Sure, I understand that in this specific little toy example, this would just happen to work. But that’s not the point. ? is not covariant with ?.
The type Function<?, ?> says “I will accept any object and I will return you something, and you don’t know what type it has”.
UnaryOperator<?> says “I will accept any object and return you something of the same type.”
Those do not mean the same thing. To better illustrate my point, consider the following code, which does not compile:
import java.util.function.Function;
import java.util.function.UnaryOperator;
public class FunTypes {
public static final Function<?, ?> NEW_OBJECT = anything -> new Object();
public static UnaryOperator<?> asUnaryOperator() {
return t -> NEW_OBJECT.apply(t);
}
}
The compiler rejects this because the ? that is accepted by apply() is not the same ? that is returned.
Here’s another example that might be more compelling. concreteAsUnary() compiles just fine, but wildcardAsUnary() does not compile due to “Incompatible equality constraint: capture of ? and capture of ?”

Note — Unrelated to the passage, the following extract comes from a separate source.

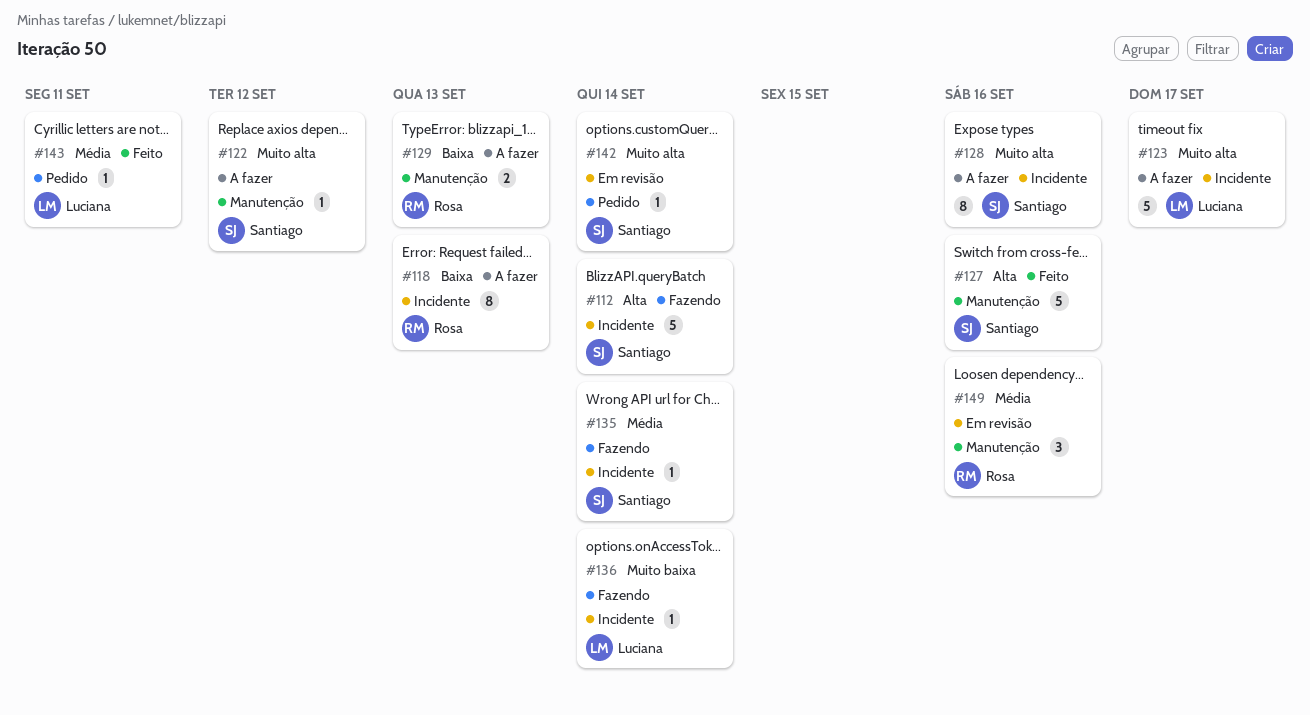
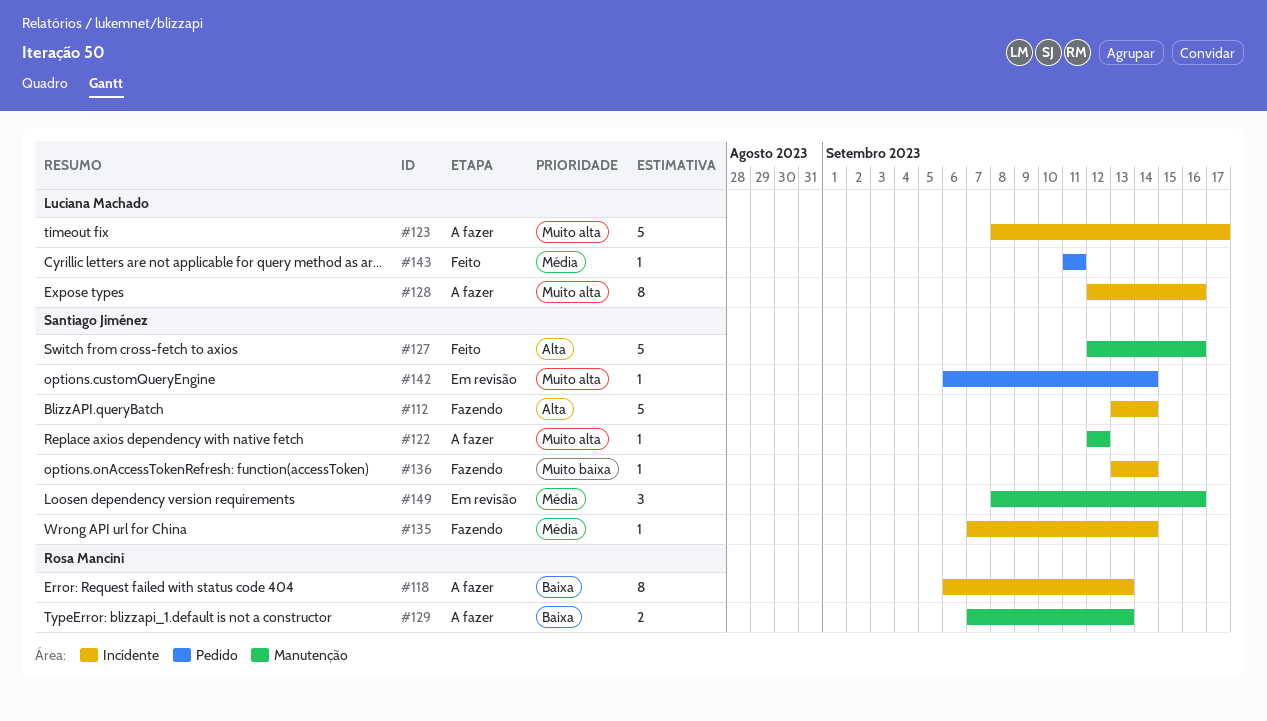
#128, owner: Santiago Jiménez -> Luciana Machado
#136, owner: Luciana Machado -> Santiago Jiménez
#149, owner: Rosa Mancini -> Santiago Jiménez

import java.util.function.Function;
import java.util.function.UnaryOperator;
public class FunTypes {
public static final Function<?, ?> WILDCARDS = anything -> anything;
public static final Function<Object, Object> CONCRETE = anything -> anything;
public static UnaryOperator<?> wildcardAsUnary() {
return asUnaryOperator(WILDCARDS);
}
public static UnaryOperator<Object> concreteAsUnary() {
return asUnaryOperator(CONCRETE);
}
public static <T> UnaryOperator<T> asUnaryOperator(Function<T, T> f) {
return f::apply;
}
}